SOURCE RECORDS:
%%
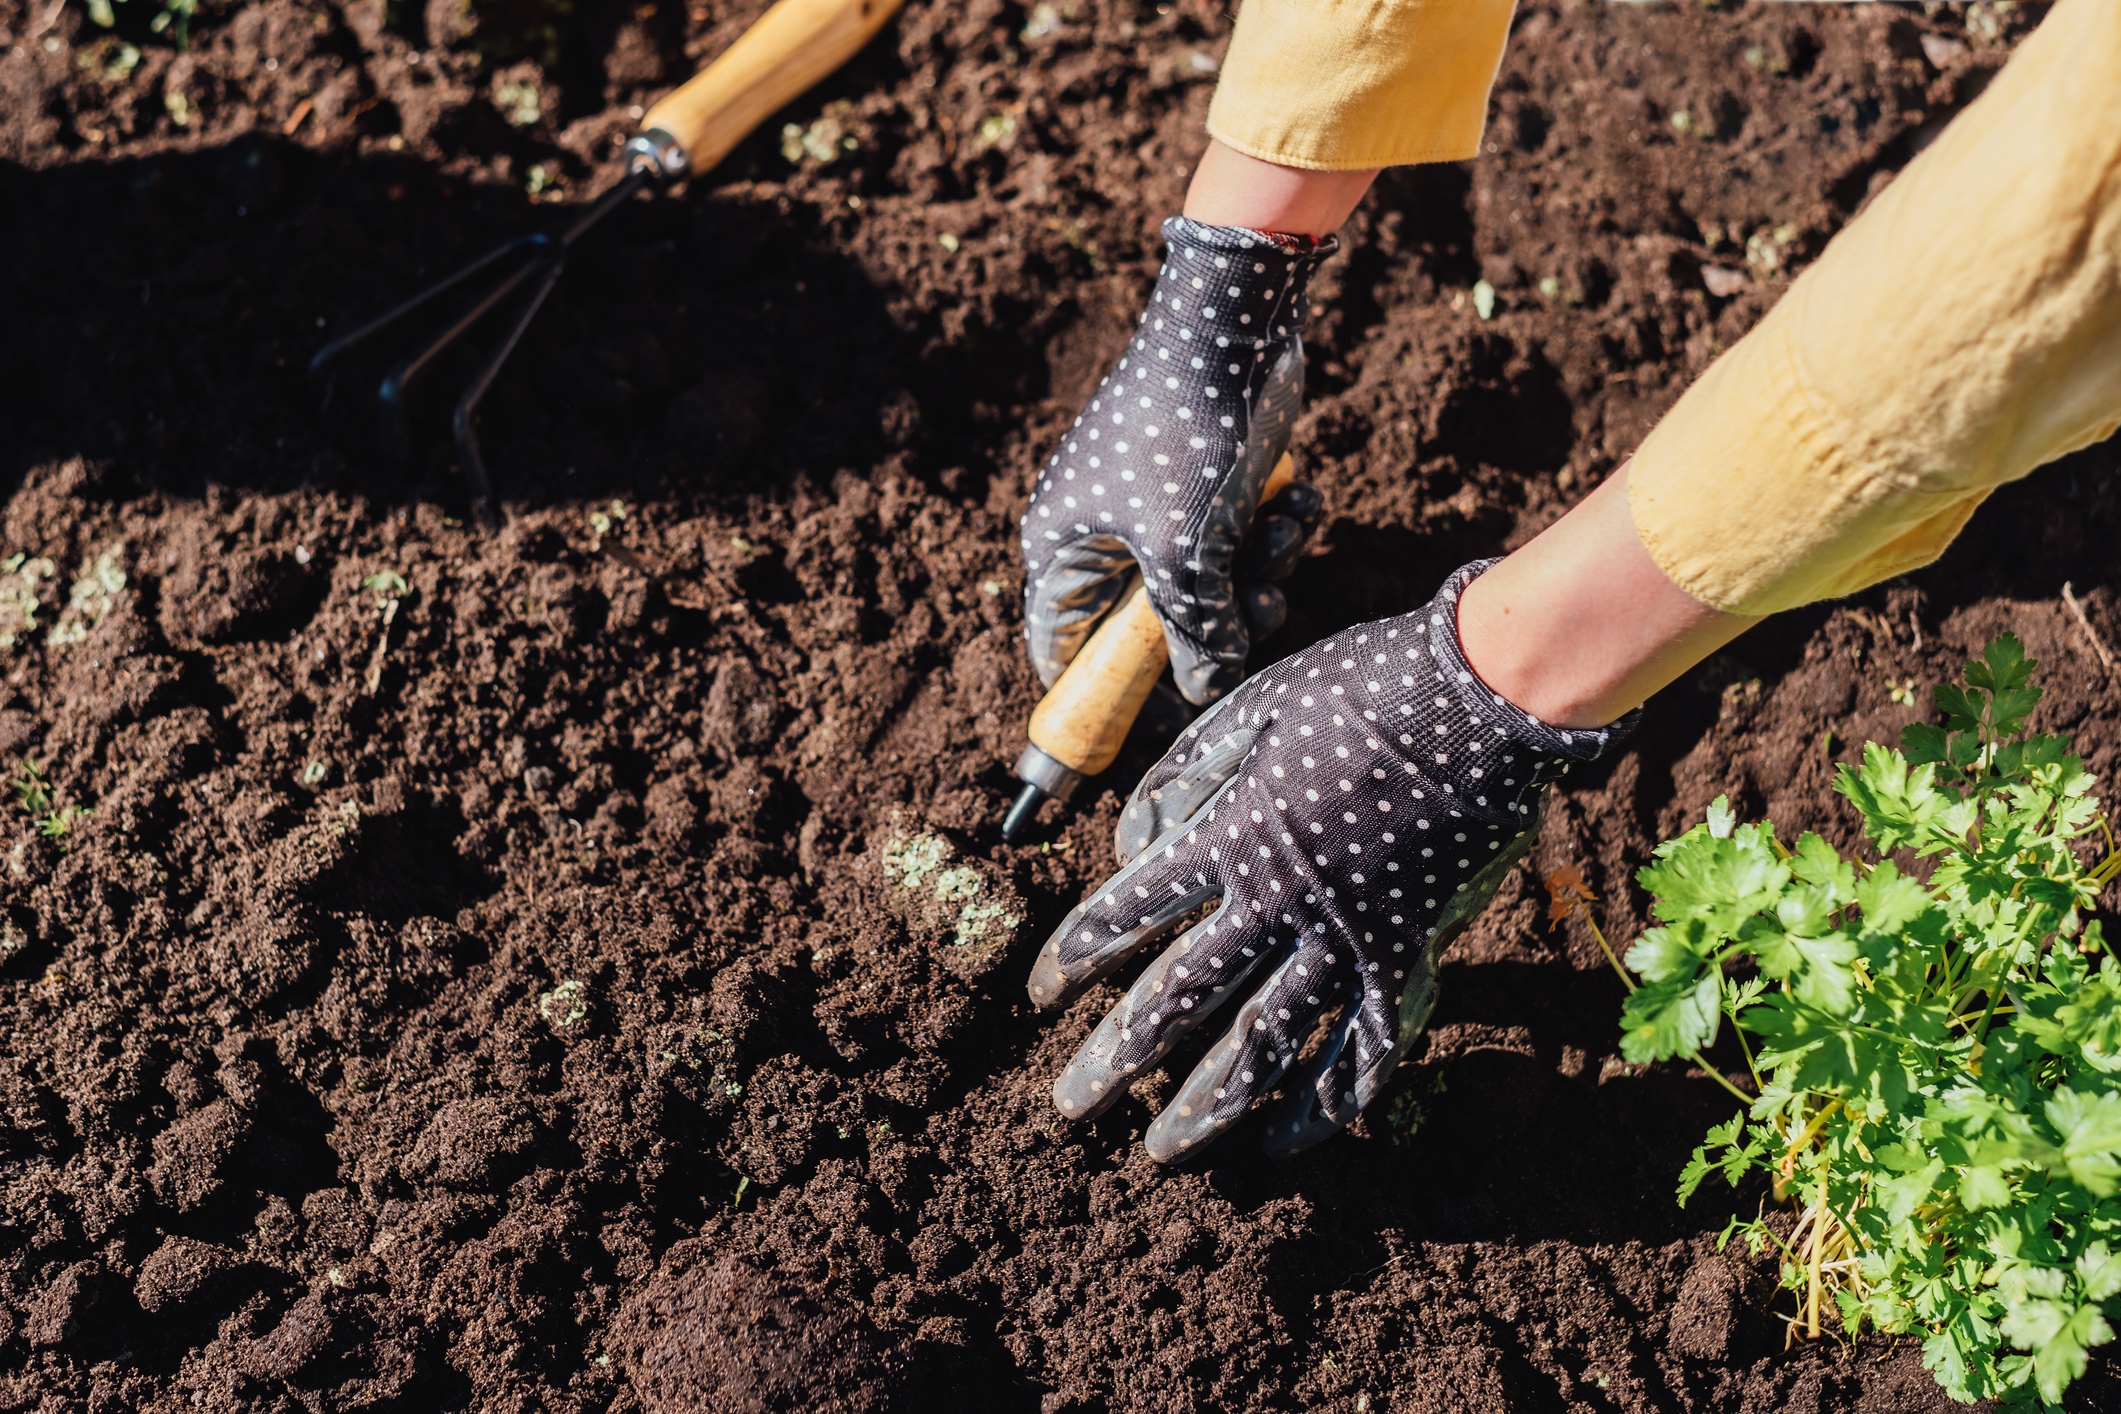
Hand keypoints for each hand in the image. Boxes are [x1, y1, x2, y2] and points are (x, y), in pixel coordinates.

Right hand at [1021, 218, 1336, 705]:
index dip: (1107, 696)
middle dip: (1218, 622)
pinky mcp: (1205, 486)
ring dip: (1258, 572)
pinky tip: (1299, 501)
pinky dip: (1272, 532)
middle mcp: (1099, 532)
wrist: (1235, 323)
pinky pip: (1235, 542)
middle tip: (1259, 605)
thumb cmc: (1188, 433)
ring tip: (1281, 531)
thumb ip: (1193, 632)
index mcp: (1062, 547)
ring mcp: (1153, 508)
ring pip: (1206, 587)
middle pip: (1152, 629)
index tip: (1158, 727)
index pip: (1063, 652)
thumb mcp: (1187, 552)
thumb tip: (1205, 688)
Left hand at [1025, 561, 1637, 1161]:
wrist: (1482, 698)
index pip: (1127, 912)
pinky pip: (1362, 1051)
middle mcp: (1276, 903)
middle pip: (1178, 998)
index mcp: (1228, 837)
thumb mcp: (1251, 707)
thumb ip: (1182, 777)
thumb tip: (1134, 846)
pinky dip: (1324, 1103)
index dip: (1076, 955)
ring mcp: (1344, 940)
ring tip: (1163, 1151)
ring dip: (1206, 1104)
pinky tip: (1285, 1138)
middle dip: (1116, 1060)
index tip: (1041, 995)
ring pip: (1262, 1044)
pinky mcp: (1407, 959)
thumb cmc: (1361, 689)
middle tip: (1071, 1107)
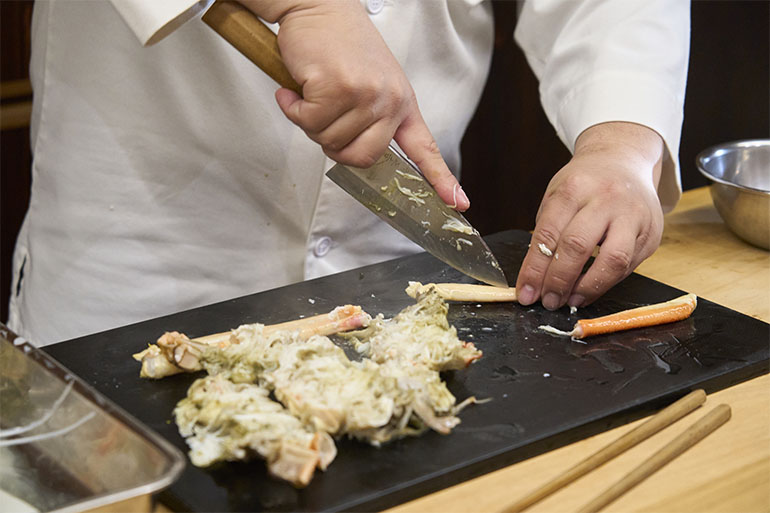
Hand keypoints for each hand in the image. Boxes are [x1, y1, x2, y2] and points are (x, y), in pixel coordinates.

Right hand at [239, 0, 468, 209]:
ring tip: (312, 92)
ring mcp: (365, 94)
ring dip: (310, 122)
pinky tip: (297, 87)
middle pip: (363, 158)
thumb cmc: (341, 46)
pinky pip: (309, 122)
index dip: (441, 179)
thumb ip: (371, 120)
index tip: (457, 204)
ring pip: (330, 142)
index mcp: (401, 103)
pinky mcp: (337, 87)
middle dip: (335, 147)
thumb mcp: (371, 84)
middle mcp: (389, 100)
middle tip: (323, 118)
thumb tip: (355, 157)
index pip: (425, 148)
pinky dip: (293, 109)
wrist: (319, 7)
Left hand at [515, 122, 665, 309]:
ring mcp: (634, 214)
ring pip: (613, 259)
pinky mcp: (652, 231)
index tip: (526, 292)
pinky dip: (606, 282)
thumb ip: (547, 233)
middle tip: (548, 301)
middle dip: (559, 280)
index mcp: (574, 187)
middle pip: (578, 246)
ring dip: (589, 287)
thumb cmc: (584, 184)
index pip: (549, 234)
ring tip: (570, 300)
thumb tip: (535, 279)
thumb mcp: (557, 196)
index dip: (535, 268)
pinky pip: (629, 265)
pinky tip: (590, 290)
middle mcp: (606, 198)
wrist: (623, 160)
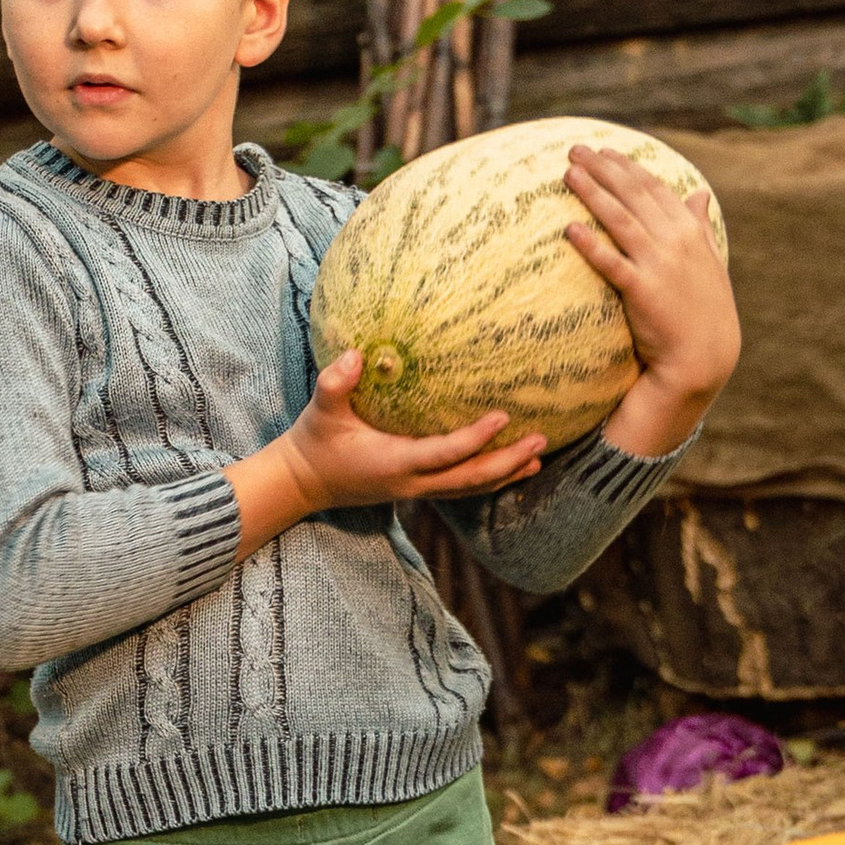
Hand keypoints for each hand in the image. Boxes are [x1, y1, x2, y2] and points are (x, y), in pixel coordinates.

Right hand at [228, 350, 545, 556]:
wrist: (303, 482)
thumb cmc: (315, 441)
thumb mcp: (320, 410)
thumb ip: (335, 383)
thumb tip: (355, 355)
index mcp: (393, 462)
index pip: (444, 453)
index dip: (475, 439)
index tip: (503, 416)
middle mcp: (411, 482)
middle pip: (470, 479)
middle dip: (507, 461)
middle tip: (540, 440)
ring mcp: (416, 490)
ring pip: (470, 488)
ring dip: (505, 474)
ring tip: (538, 457)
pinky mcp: (417, 489)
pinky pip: (461, 487)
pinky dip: (489, 479)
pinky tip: (512, 468)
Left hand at [564, 145, 739, 457]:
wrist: (704, 356)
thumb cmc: (704, 308)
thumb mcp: (709, 261)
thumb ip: (700, 225)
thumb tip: (698, 194)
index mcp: (690, 231)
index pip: (653, 189)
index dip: (626, 168)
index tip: (604, 151)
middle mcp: (675, 241)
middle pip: (632, 196)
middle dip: (602, 169)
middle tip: (574, 149)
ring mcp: (659, 265)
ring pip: (620, 220)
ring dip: (593, 193)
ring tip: (568, 173)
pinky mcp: (642, 292)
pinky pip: (611, 264)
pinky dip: (591, 246)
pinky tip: (569, 229)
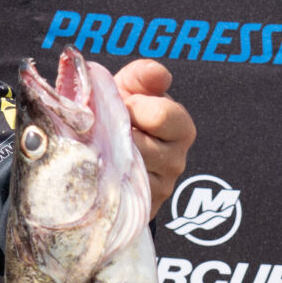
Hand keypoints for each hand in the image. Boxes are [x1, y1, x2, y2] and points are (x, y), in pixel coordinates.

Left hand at [115, 58, 195, 217]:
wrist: (109, 148)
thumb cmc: (122, 113)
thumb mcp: (132, 88)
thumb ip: (144, 76)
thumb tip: (159, 74)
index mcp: (181, 128)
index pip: (161, 116)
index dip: (134, 108)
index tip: (124, 107)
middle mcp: (176, 162)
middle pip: (140, 145)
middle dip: (116, 134)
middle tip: (108, 130)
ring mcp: (160, 189)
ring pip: (125, 169)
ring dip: (105, 156)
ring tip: (101, 148)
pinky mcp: (141, 208)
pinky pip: (117, 191)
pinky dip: (102, 178)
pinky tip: (100, 169)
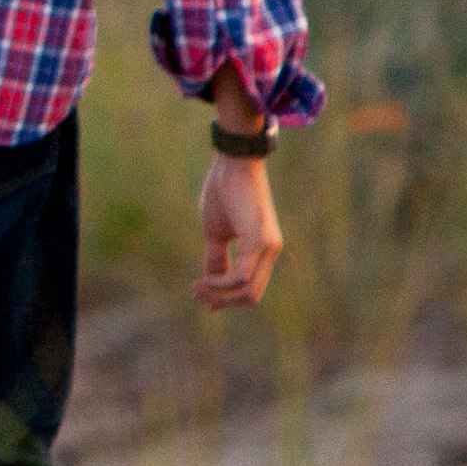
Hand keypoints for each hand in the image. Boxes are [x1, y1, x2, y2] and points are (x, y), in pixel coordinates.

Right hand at [195, 152, 282, 310]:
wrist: (233, 165)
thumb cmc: (224, 192)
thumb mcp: (216, 231)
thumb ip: (216, 256)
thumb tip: (210, 280)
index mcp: (262, 249)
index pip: (250, 287)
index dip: (227, 299)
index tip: (203, 300)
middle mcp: (270, 251)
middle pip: (250, 295)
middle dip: (221, 300)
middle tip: (196, 292)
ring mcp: (267, 247)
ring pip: (247, 290)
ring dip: (218, 295)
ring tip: (196, 287)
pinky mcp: (258, 241)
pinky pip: (241, 276)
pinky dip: (221, 283)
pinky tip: (205, 279)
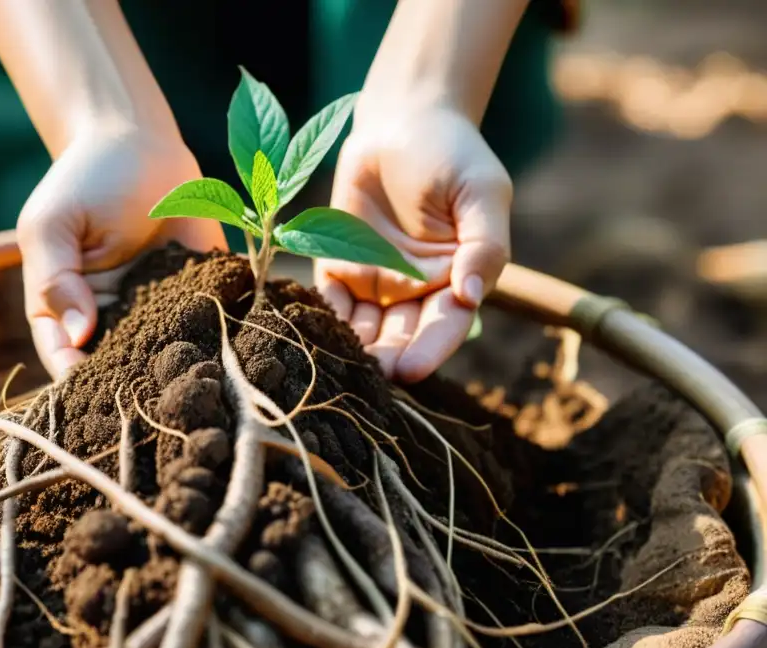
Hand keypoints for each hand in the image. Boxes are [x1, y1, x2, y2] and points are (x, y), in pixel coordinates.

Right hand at [17, 126, 225, 378]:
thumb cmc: (86, 180)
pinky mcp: (197, 295)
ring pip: (161, 356)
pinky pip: (206, 325)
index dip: (76, 379)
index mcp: (62, 308)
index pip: (64, 358)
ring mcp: (155, 311)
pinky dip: (215, 339)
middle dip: (131, 384)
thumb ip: (55, 279)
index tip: (97, 391)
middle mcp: (109, 319)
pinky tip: (225, 351)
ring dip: (174, 370)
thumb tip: (78, 334)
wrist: (139, 143)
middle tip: (150, 395)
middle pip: (115, 368)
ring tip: (188, 382)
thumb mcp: (54, 224)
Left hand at [317, 105, 511, 381]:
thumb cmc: (453, 154)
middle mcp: (417, 292)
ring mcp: (377, 283)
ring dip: (353, 349)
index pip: (446, 326)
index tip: (411, 370)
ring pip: (365, 329)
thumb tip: (473, 295)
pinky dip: (323, 318)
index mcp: (457, 281)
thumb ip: (483, 243)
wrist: (403, 120)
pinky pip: (331, 301)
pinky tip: (313, 332)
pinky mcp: (339, 267)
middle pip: (402, 337)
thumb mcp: (481, 192)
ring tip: (340, 364)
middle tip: (371, 377)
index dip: (430, 350)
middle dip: (387, 358)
%%
TASK TO CARRY OUT: Reproduce, word for word and in full, only the lines above that start at the line with "ring dip: (310, 122)" and run through the line with "wrist: (623, 160)", both ends included.

REPLY TO THE EXERCISE:
ring dip: (310, 122)
pinky tip: (297, 87)
middle pip: (363, 158)
thumb cmc: (341, 46)
pinky pip: (309, 122)
index dip: (441, 179)
thumb ip: (371, 120)
index tip: (457, 204)
ring pip: (330, 142)
index mcp: (401, 103)
pinky mcp: (337, 87)
middle dip: (335, 147)
thumb mcp: (371, 84)
middle mcp: (389, 100)
middle tip: (323, 118)
thumb tip: (355, 157)
index pip: (425, 148)
pinky dip: (293, 109)
wrist: (319, 7)
Left hand at [515, 122, 665, 309]:
ring mcp: (634, 214)
ring pip: (613, 259)
pinky mcp: (652, 231)
index tip: (526, 292)
pinky dip: (606, 282)
thumb ip: (547, 233)
middle tip: (548, 301)
middle dip: (559, 280)
index mcp: (574, 187)
middle pip: (578, 246)
ring dip: (589, 287)
thumb cmc: (584, 184)
index pip: (549, 234)
ring tip: (570, 300)
thumb tip: (535, 279)
thumb mcp: (557, 196)
index dip: (535, 268)
pinky pip: (629, 265)
pinky tip: (590, 290)
middle mcp: (606, 198)
wrist: (623, 160)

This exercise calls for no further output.